Today is an especially opportune date to honour an important woman from BC’s past – from almost exactly 100 years ago. Helena Gutteridge was a recent immigrant to BC – a tailor by training and practice – who played a leading role in the women’s suffrage movement here. From 1912 to 1916, she campaigned heavily for suffrage.

Similar campaigns took place across the country. And 100 years ago, in 1916, the other three western provinces all gave women the vote – all without a referendum.

In BC, our premier Richard McBride, who opposed suffrage, resigned in 1915 and William Bowser stepped in. To our lasting shame, he did not follow the example of the other provinces, but said that he would only grant suffrage following a referendum. Referendum as stalling tactic.

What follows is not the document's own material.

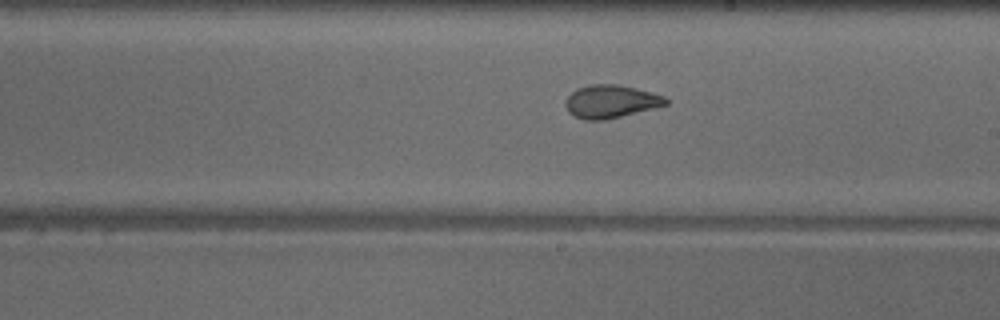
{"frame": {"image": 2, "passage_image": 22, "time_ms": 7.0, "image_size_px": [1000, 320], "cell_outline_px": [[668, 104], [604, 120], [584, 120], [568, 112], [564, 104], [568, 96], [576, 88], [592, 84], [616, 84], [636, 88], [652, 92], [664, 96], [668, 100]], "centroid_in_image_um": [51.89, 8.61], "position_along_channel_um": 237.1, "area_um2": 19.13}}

Sound familiar?

Fortunately, the voters recognized the shifting tides and endorsed the change in September 1916, but to this day BC remains the only jurisdiction at the provincial or federal levels to have resorted to a referendum on this issue.

Even so, we were ahead of the game. Switzerland held a referendum on women’s suffrage in 1959, where it went down to defeat. It took until 1971 until there was another referendum that finally went in favour – many Conservative women opposed the proposed change.

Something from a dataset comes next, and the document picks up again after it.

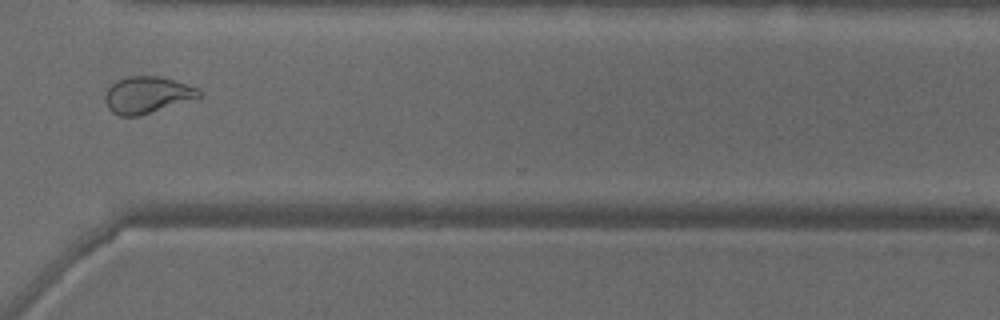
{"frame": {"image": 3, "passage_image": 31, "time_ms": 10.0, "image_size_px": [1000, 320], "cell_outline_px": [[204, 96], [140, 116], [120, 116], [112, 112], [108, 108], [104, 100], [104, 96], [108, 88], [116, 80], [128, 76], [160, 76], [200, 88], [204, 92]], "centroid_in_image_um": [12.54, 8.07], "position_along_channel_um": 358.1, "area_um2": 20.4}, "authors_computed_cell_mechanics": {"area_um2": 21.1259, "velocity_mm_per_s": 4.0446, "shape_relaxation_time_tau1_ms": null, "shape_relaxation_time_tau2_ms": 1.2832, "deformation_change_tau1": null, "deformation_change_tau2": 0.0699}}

But the important thing is not that these referenda eventually produced a good outcome. Rather, it’s that they were illegitimate from the beginning – society just didn’t understand that yet.

There’s been a similar situation in the US and the civil rights struggle there. Anyone who watched the movie ‘Selma’ last year will immediately recognize just how tightly entwined voting rights and racial justice are. Blacks in the US were clear that the voting system was stacked against them, no matter how much formal equality they had.

In the past 10 or 20 years, there have been a number of court cases brought in the US that have succeeded in striking down both discriminatory voting systems (the at-large block voting system) and gerry-mandered districts.

Here in Canada, the exclusion created by our voting system is neither so gendered as a century ago nor as racialized as in the US, but it exists nonetheless. Here, we systematically exclude minority perspectives at a regional level. Voters with Conservative views are excluded here on Vancouver Island, in the Maritimes and in Canada’s major cities. Liberal and NDP supporters are excluded across the Prairies and in suburban Ontario. Green supporters are excluded almost everywhere. This has to change!

But don’t think we’re new to the struggle. This year marks another important, but neglected, anniversary – the founding of the PR Society of Canada.

Although it’s long gone, the PRS led many struggles.

Ottawa had a referendum then – won by 5100 to 3900 (57% in favour), but the province turned them down. Ironically, BC had a referendum nearly a century later – also won by about the same amount (58%) – and again the provincial government declined to act. I think you can forgive us reform advocates for not being warm to the suggestion of another referendum.

We’ve had over a dozen official processes since, starting with the 1921 Ontario Committee on PR, that have recommended changing to PR.

And now we have a Charter. The charter gives us a right to effective representation. Like the old joke about gravity – it’s not just a good idea, it’s the law!

Many of you will recall how the 2002 referendum on treaty rights was widely regarded as a disgrace – how can rights be subject to a referendum? We have the same situation now with regard to elections.

We’ve discussed this issue long enough. No more stalling. No more referendums.

We’ve been too polite – I see the buttons and posters saying ‘Proportional Please’. But I say, no more ‘Proportional Please’ – let’s say ‘Proportional, Dammit!’